Nous mon­trons aussi que la vitesse de pro­pa­ga­tion de la vague de Ca2+ est cons­tante d’un bout à l’autre d’une BAEC, ce qui est incom­pa­ti­ble avec un méca­nisme impli­quant uni­que­ment la dif­fu­sion de l’IP3 ou du Ca2+. Nous mon­trons également que la vitesse de pro­pa­ga­tion de la vague de Ca2+ dépend de l’inten­sité de la sti­mu­la­tion et aussi de l’état fonc­tion­nel de l’IP3R qui peut être modulé par des kina­ses endo­gè­nes comme la PKA, la PKC et mTOR. Enfin, nous mon­trons que la vitesse de pro­pa­ga­tion de la vague de Ca2+ n’est pas direc­te­ment reliée à l’ampli­tude de la relâ­che de Ca2+. La vitesse de pro­pa­ga­tion des vagues de Ca2+ est un para­mè­tre rela­ti­ve­ment nou­veau dans le domaine de la signa­li­sa­tion cal­ci­que intra­cel­lu­laire. Il reste à défi­nir jusqu’à quel point ce para­mè­tre peut être utile dans l’inter­pré­ta­tion des dif­fé­ren­tes acti­vi­tés cel­lu­lai­res.


Mots clés

Endothélium, signa­li­sa­tion intra­cel­lu­laire, cal­cium, vague cal­ci­que, IP3R, phos­pho­ry­la­tion.

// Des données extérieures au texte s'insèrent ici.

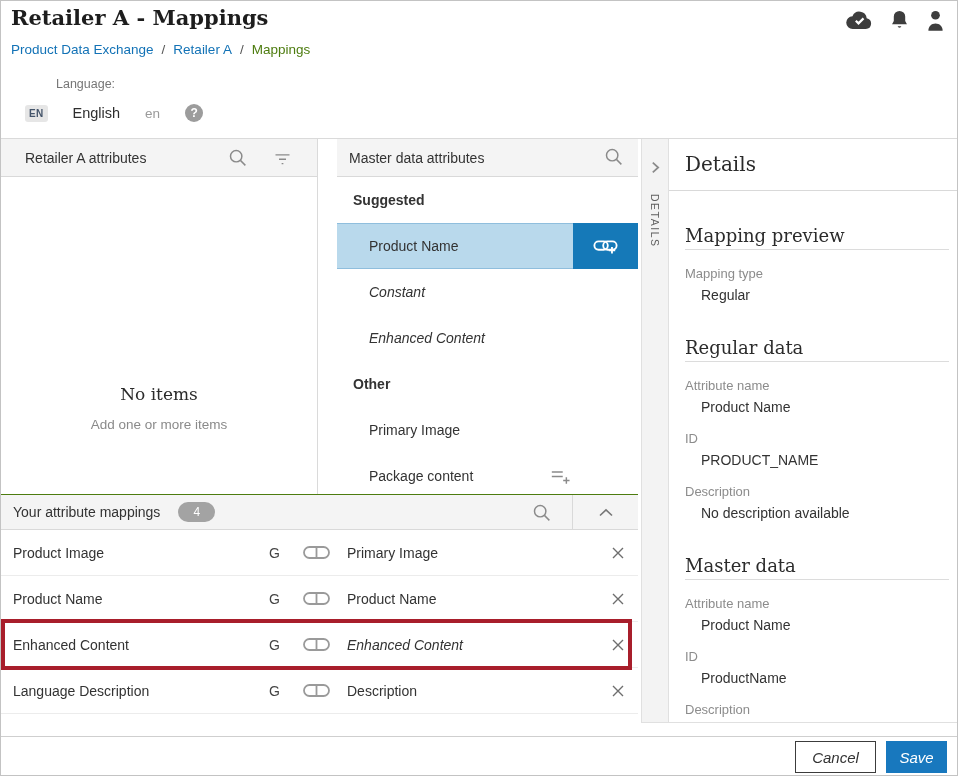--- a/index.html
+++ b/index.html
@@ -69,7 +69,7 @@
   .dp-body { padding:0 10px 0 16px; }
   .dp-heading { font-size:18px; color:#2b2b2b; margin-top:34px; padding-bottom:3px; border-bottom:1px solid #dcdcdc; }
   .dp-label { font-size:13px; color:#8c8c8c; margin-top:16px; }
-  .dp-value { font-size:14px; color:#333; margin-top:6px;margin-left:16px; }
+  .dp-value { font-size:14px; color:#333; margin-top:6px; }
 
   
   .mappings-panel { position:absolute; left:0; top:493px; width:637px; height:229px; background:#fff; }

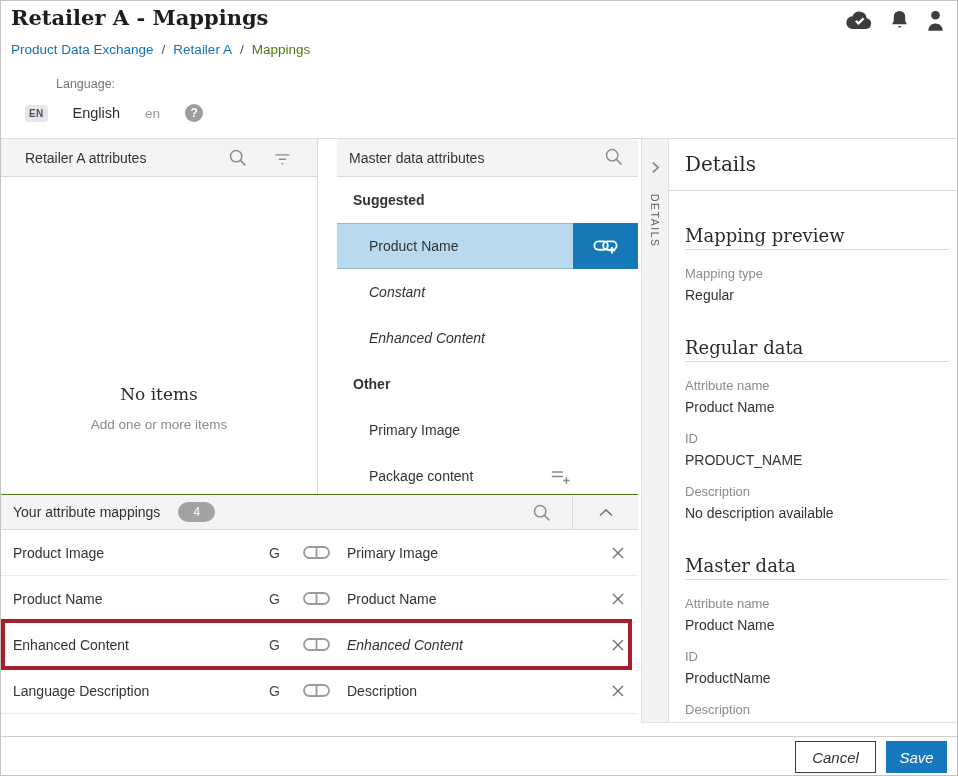--- a/index.html
+++ b/index.html
@@ -73,7 +73,7 @@
 
   
   .mappings-panel { position:absolute; left:0; top:493px; width:637px; height:229px; background:#fff; }
-  .mp-header { height:36px; background:#f4f4f4; border-top:1px solid #4d7c0f; border-bottom:1px solid #d9d9d9; display:flex; align-items:center; font-size:14px; }
+  .mp-header { height:36px; background:#f4f4f4; border-top:6px solid #4d7c0f; border-bottom:1px solid #d9d9d9; display:flex; align-items:center; font-size:14px; }
   .mp-title { padding-left:12px; }
   .count-badge { margin-left:18px; min-width:37px; height:20px; background:#a3a3a3; color:#fff; font-size:12px; border-radius:10px;
     display:inline-flex; align-items:center; justify-content:center; padding:0 8px; }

Membres du jury d’évaluation

  • Dr Gaétan Guillemette
    • Département de pharmacologie, Université de Sherbrooke.
  • Dr Jean-Bernard Denault
    • Département de pharmacologie, Université de Sherbrooke.
  • Dr Louis Gendron
    • Département de physiologie et biophysique, Université de Sherbrooke.
  • Dre Michèle Brochu
    • Département d’obstétrique et gynécologie, Faculté de médecine, Université de Montréal.

Autres informations

  • Thèse présentée en avril 2011 à la Faculté de médecine et des sciences de la santé en vue de l’obtention du grade de philosophiæ doctor (Ph.D.) en pharmacologie.
  • Thèse défendue devant jury le 14 avril 2011.